Aún así, la situación no mejoraba demasiado: a finales de los años 60, cuando surge la iniciativa de crear los Centros de Arte, Cultura y Turismo en Lanzarote, un jerarca franquista responde a sus promotores que tal empeño no merecía la pena, que lo mejor que se podía hacer con Lanzarote era abandonarla y evacuar a su población a las demás islas. Sin embargo, en esta iniciativa y en la apertura al turismo que se produjo en esa época en España, estaba el segundo factor que permitió superar la situación descrita al principio. La agricultura y la pesca dejaron de ser las actividades económicas principales de la isla4 y fueron sustituidas por el turismo y la construcción, que trajeron otros problemas, otros desequilibrios de poder y otras fuentes de enriquecimiento rápido para algunos. Pero esa es otra historia.



El régimen de aparecería constituye un contrato mixto,  en el que el titular de una finca la pone temporalmente a disposición de un cesionario (aparcero), para que este la trabaje, distribuyéndose ambos el producto de dicho trabajo. Se trata de un contrato regulado por la costumbre del lugar, que establece qué obligaciones supletorias tiene el aparcero, qué útiles o instalaciones debe proveer el titular de la finca y qué proporción de la producción corresponde a cada sujeto del contrato.

2 “Medianero”, es decir, aquel que trabaja una finca “de medias”, sigue siendo hoy en día el término utilizado en Lanzarote para designar a un aparcero, si bien la actividad agrícola es ahora escasa.
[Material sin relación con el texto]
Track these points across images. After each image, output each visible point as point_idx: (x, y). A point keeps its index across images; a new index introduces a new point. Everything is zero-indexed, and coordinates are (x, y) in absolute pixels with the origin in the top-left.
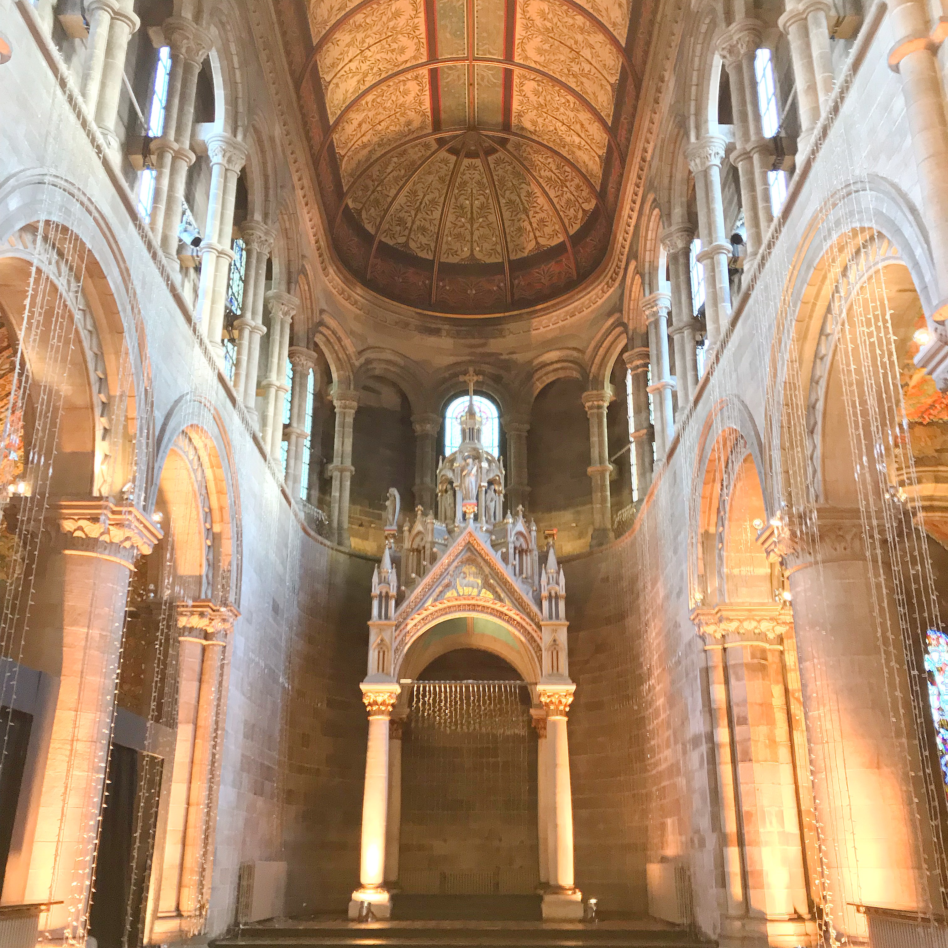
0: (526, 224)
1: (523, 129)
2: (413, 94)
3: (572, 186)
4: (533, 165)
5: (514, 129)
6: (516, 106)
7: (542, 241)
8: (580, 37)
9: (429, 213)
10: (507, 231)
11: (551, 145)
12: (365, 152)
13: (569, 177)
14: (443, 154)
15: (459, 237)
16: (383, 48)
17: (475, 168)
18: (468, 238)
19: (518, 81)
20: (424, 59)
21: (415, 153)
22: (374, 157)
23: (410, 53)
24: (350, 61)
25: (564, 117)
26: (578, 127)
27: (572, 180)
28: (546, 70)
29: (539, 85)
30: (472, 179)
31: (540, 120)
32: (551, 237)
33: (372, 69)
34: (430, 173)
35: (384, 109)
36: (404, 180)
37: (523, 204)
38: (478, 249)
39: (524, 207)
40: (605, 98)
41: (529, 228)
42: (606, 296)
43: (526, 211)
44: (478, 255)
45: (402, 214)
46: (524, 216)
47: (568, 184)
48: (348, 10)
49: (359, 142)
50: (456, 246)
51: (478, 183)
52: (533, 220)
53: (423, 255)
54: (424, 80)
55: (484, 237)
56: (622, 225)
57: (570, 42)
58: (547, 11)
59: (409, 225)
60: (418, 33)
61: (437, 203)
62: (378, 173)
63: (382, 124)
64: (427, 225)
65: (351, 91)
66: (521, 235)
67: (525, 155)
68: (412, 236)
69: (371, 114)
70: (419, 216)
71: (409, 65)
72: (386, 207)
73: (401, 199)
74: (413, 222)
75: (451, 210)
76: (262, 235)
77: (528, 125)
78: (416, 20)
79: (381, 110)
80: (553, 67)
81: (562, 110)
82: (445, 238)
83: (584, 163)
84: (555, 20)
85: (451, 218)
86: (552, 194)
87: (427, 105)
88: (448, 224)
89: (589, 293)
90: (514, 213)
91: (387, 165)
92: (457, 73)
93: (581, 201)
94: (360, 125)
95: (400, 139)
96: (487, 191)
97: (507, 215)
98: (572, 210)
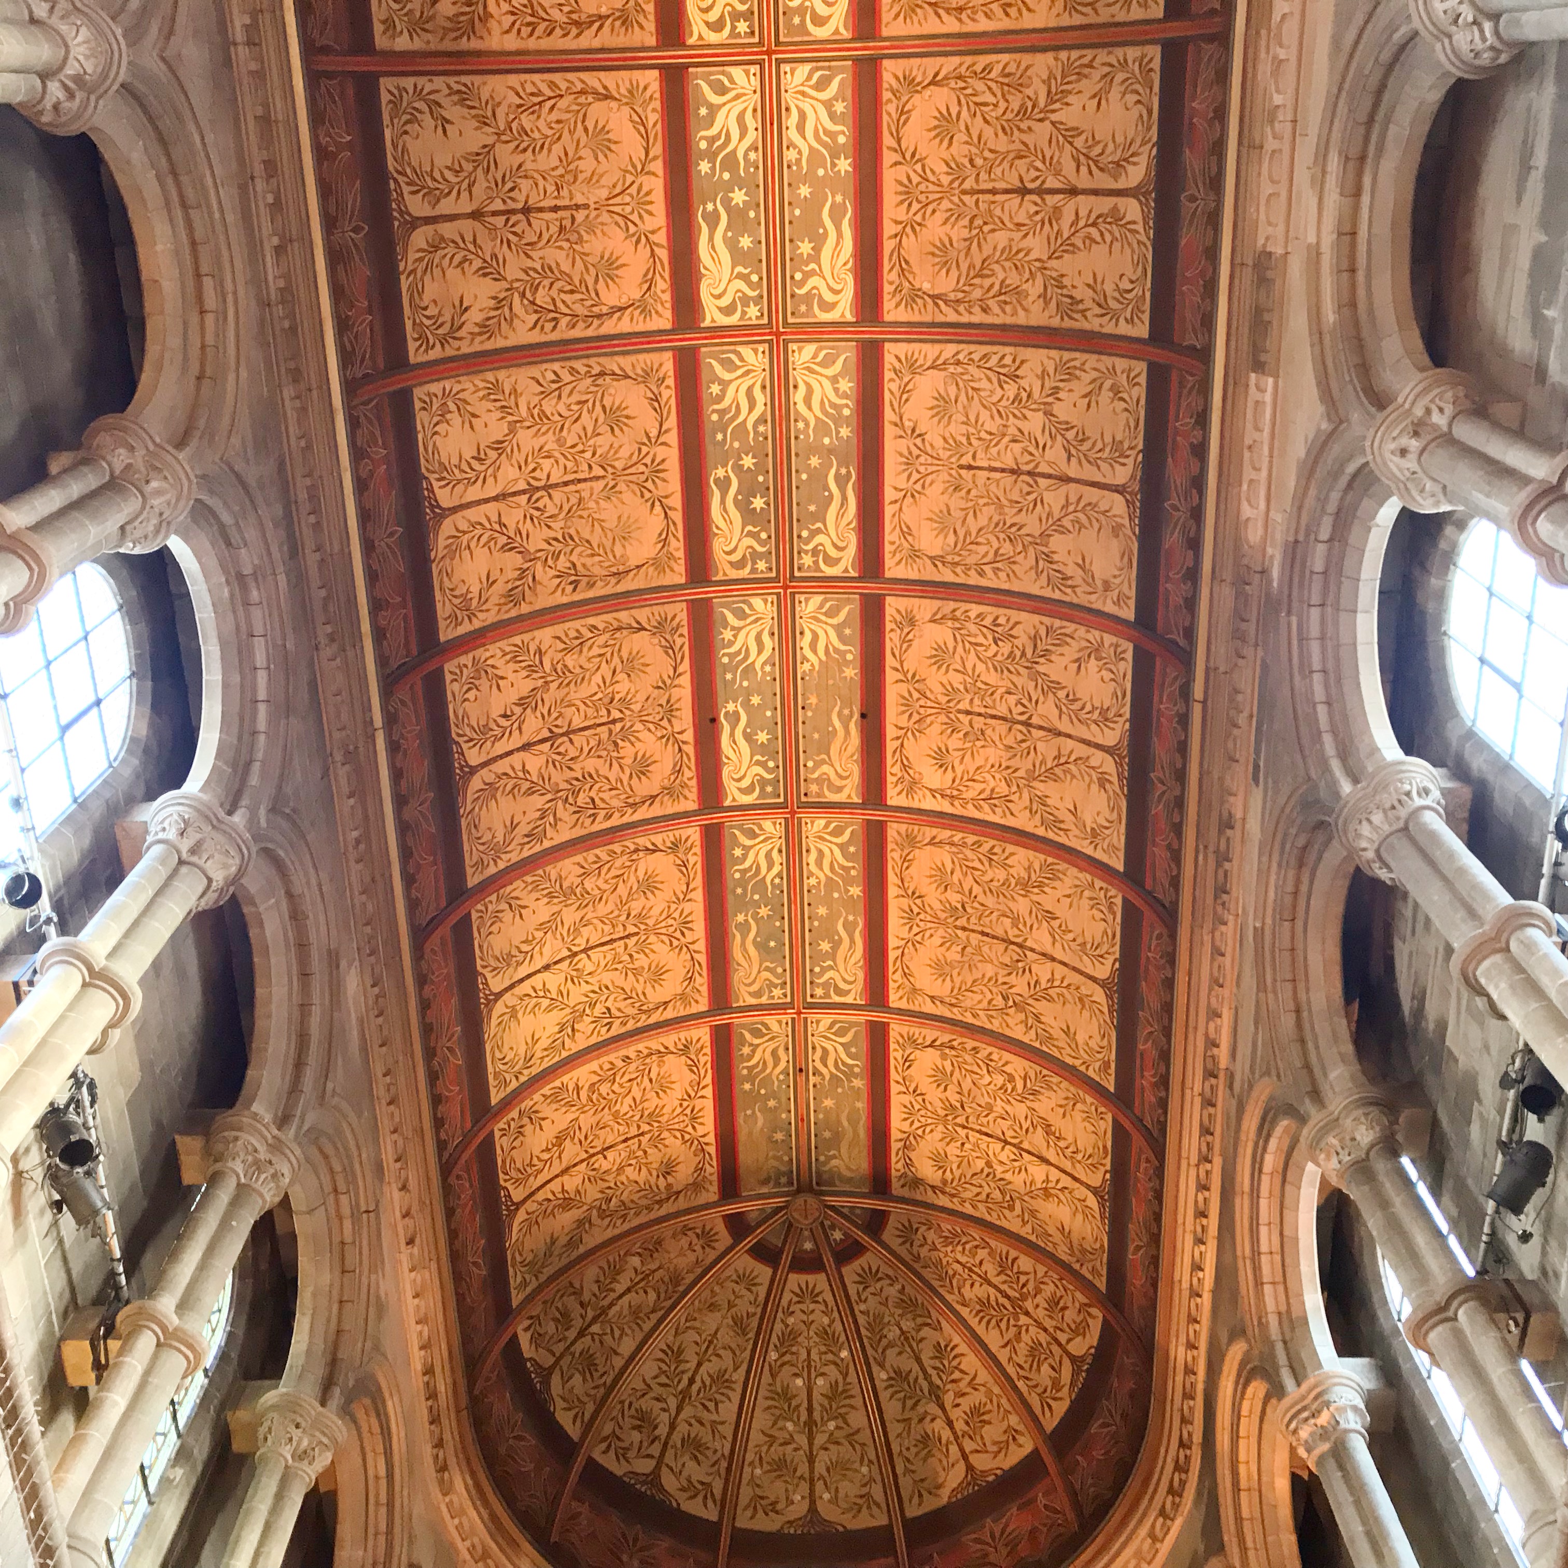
0: (939, 1426)
1: (917, 1182)
2: (677, 1092)
3: (1037, 1306)
4: (946, 1277)
5: (896, 1188)
6: (897, 1123)
7: (981, 1462)
8: (1022, 906)
9: (711, 1405)
10: (895, 1448)
11: (981, 1212)
12: (567, 1219)
13: (1031, 1286)
14: (743, 1262)
15: (780, 1467)
16: (616, 960)
17: (814, 1296)
18: (803, 1469)
19: (899, 1055)
20: (703, 1006)
21: (682, 1254)
22: (590, 1242)
23: (671, 986)
24: (547, 967)
25: (1005, 1125)
26: (1037, 1140)
27: (1038, 1291)
28: (955, 1014)
29: (944, 1057)
30: (808, 1324)
31: (953, 1150)
32: (1002, 1447)
33: (592, 1005)
34: (713, 1307)
35: (616, 1115)
36: (655, 1317)
37: (927, 1376)
38: (826, 1496)
39: (931, 1383)
40: (1094, 1028)
41: (946, 1434)
42: (1165, 1547)
43: (936, 1394)
44: (827, 1511)
45: (646, 1404)
46: (933, 1409)
47: (1029, 1305)
48: (547, 844)
49: (555, 1186)
50: (775, 1490)
51: (824, 1334)
52: (954, 1414)
53: (694, 1507)
54: (703, 1060)
55: (840, 1467)
56: (1181, 1303)
57: (1004, 927)
58: (949, 867)
59: (662, 1431)
60: (689, 937)
61: (728, 1384)
62: (595, 1289)
63: (610, 1155)
64: (705, 1435)
65: (544, 1043)
66: (929, 1455)
67: (924, 1252)
68: (669, 1458)
69: (587, 1121)
70: (687, 1412)
71: (669, 1014)
72: (609, 1379)
73: (648, 1368)
74: (673, 1426)
75: (762, 1403)
76: (262, 1148)
77: (927, 1171)
78: (688, 907)
79: (607, 1116)
80: (970, 1000)
81: (999, 1106)
82: (747, 1470)
83: (1062, 1229)
84: (968, 882)
85: (761, 1420)
86: (993, 1339)
87: (707, 1126)
88: (756, 1437)
89: (1118, 1554)
90: (909, 1403)
91: (616, 1271)
92: (772, 1045)
93: (1063, 1337)
94: (559, 1140)
95: (649, 1208)
96: (844, 1354)
97: (892, 1409)
98: (1045, 1368)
Se utilizaba el quintal británico, que equivale a 50,8 kg aproximadamente.
Actualmente, la crisis económica ha impulsado algunas iniciativas de recuperación de la agricultura en Lanzarote. Sin embargo. es una labor titánica y sin esperanza: las décadas de abandono y la excesiva fragmentación de las fincas hace imposible que el producto local compita con los alimentos importados. Sólo habría un hipotético mercado para productos "locales" y "ecológicos", que en todo caso necesita unos consumidores dispuestos a pagar un mayor precio por dichos productos. La crisis, así, es al mismo tiempo acicate y límite: parece improbable que exista una base suficiente de consumidores con el poder adquisitivo (y prioridades) necesarios como para consumir un volumen de producción que vaya más allá de lo anecdótico.